Bicara soal akademisi, akademisi cenderung memiliki konsep berbeda dengan politisi. Misalnya soal kalah dan menang. Akademisi masih berpikir objektif, walaupun satu sisi ia harus mengusung kandidat untuk dimenangkan dalam pemilihan. Tidak ambisius soal meraih kemenangan, kalah pun tidak terlalu kecewa. Jika kalah ya kalah saja, jika menang tidak terlalu euforia berlebihan.

Sebenarnya kemenangan bagi akademisi saat dirinya mampu menghasilkan karya-karya ilmiah, merawat nalar, dan terus berpikir demi kemajuan pendidikan yang kompetitif. Kekalahan bagi akademisi saat dirinya tidak mampu menghasilkan sesuatu, baik secara ilmiah maupun non ilmiah, mampu mengantarkan dirinya pada posisi strategis dalam membangun masyarakat sejahtera.

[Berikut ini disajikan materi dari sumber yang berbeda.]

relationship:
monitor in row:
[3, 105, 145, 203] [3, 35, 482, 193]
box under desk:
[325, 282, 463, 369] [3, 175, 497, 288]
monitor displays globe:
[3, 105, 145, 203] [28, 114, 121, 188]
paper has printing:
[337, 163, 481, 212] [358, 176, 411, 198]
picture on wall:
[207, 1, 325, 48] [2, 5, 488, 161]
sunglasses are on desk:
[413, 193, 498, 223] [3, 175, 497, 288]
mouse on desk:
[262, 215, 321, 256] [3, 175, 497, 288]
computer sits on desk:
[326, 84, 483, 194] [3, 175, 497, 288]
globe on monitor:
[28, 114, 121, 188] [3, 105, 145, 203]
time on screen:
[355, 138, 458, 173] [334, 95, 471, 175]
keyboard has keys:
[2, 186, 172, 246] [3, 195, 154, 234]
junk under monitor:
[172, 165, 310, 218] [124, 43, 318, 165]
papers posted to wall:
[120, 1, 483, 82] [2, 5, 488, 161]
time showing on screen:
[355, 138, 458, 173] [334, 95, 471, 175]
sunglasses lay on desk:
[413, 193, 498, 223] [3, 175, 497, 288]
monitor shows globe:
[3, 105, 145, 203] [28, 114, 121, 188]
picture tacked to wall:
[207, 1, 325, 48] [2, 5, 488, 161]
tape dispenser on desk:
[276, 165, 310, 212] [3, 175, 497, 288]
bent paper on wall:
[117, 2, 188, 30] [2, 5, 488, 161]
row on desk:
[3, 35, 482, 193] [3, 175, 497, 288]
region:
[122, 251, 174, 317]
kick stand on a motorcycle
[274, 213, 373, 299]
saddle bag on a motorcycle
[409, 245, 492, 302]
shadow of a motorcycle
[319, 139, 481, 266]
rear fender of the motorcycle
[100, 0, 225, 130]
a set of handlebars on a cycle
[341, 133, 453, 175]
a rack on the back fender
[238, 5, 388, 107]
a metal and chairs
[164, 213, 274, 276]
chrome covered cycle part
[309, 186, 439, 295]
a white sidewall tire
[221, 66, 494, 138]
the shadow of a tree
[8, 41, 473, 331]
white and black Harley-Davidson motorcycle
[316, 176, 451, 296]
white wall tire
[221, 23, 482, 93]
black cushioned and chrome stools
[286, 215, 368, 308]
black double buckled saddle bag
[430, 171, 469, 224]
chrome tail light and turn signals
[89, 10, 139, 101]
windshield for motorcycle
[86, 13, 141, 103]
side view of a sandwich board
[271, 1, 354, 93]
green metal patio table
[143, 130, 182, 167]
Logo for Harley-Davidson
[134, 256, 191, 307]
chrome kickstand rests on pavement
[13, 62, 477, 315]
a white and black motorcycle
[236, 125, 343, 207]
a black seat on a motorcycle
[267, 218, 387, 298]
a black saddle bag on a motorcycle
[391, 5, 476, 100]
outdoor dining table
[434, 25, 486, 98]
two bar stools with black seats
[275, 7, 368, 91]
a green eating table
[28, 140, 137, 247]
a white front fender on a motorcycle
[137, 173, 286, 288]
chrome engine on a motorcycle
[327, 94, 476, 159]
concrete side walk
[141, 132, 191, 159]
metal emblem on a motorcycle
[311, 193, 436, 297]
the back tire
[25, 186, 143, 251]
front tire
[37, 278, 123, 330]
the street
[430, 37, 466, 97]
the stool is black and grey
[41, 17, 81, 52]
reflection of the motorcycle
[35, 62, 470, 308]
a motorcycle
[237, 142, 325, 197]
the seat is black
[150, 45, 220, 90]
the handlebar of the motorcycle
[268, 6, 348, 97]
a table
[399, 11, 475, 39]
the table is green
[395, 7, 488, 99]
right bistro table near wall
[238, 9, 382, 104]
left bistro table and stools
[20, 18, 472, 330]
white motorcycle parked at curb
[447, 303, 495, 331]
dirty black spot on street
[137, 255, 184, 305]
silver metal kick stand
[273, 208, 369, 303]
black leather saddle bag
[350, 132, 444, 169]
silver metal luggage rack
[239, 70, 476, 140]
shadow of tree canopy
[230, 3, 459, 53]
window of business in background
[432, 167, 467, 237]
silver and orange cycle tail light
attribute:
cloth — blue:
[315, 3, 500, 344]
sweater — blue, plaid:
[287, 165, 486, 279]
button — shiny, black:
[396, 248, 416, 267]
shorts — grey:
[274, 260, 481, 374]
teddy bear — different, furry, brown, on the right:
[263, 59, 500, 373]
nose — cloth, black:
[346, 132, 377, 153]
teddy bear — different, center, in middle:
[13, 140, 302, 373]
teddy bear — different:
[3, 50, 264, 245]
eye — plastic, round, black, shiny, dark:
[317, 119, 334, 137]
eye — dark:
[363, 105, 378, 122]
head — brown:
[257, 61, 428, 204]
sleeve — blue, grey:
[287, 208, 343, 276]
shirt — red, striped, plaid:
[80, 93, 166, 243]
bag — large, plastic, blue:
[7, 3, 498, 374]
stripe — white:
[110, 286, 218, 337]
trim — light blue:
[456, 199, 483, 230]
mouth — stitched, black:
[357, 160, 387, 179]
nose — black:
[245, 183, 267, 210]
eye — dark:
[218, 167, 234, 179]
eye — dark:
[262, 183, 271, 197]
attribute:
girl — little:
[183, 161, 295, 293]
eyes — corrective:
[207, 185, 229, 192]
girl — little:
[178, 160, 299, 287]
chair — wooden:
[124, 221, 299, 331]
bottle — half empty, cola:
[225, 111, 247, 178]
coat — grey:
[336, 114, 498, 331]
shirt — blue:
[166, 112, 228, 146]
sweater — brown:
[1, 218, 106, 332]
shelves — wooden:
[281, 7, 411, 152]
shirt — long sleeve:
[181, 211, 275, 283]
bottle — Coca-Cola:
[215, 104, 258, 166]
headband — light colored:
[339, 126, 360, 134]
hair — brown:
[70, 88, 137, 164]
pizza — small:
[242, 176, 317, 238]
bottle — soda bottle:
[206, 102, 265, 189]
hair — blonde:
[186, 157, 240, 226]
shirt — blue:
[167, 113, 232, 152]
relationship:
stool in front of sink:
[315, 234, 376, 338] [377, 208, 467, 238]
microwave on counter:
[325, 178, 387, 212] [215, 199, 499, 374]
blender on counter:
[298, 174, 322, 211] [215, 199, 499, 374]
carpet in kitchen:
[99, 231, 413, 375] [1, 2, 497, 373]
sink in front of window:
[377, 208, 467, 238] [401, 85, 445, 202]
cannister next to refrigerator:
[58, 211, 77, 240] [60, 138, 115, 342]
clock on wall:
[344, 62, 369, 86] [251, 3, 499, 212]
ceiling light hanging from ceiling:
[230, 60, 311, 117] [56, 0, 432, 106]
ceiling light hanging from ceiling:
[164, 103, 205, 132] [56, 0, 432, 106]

Dalam dunia politik kemenangan itu hanya didapatkan oleh satu orang saja. Bagi akademisi, ijtihad politik merupakan proses menuju kedaulatan rakyat bukan hanya kemenangan partai politik tertentu dan kelompok tertentu. Memang di awal narasi seperti ini sering dimunculkan oleh politisi ke depan publik sebagai penarik perhatian, tapi pada faktanya itu hanya wacana belaka saja, dari dulu pasti ada oposisi. Dan ini menandakan bahwa oposisi menganggap kemenangan hanya dirasakan oleh partai dan kelompok tertentu.

Jadi tidak heran, jika akhir-akhir ini banyak kalangan akademisi menjadi pengkritik pemerintah seolah-olah mewakili rakyat yang menderita bukan mewakili oposisi yang belum bisa menerima kekalahan. Tidak puas dengan hasil kerja pemerintah memang sesuatu yang harus ada dalam dunia politik. Dan itu wajar-wajar saja selama dalam kritik dan ketidakpuasan itu tidak ada unsur kebencian dan dendam. Tapi murni untuk membangun kesejahteraan masyarakat.

Perbedaan ini sesuatu yang patut diapresiasi, karena ini merupakan Sunnatullah. Maka dari itu saya sering mengamati perbedaan ini di media sosial, baik dari logika politiknya politisi dan logika politiknya akademisi. Dari cari pandangnya, keduanya sarat dengan nilai-nilai persatuan, hanya saja konotasinya yang sedikit berbeda. Sebab gelagat seseorang juga sangat mudah ditebak, sehingga perbedaan itu sangat indah untuk dinikmati.

Dua-duanya sangat berbeda sekali bukan lagi dalam hal menang dan kalah, tetapi dari sisi retorika yang mereka sampaikan atas kemenangan dan kekalahan itu. Bagi akademisi kekalahan itu biasa, makanya tidak ada akademisi yang ngotot mencari kemenangan jika ia sudah dipastikan kalah. Tetapi beda dengan politisi, ia akan mencari-cari penyebab kekalahan dan ngotot mengajukan gugatan ke MK atas kekalahan yang menimpanya.

Sikap legowo tentu menjadi identitas terpuji bagi politisi dan akademisi, dengan menunjukkan sikap respek dan toleran terhadap siapapun yang berbeda pandangan.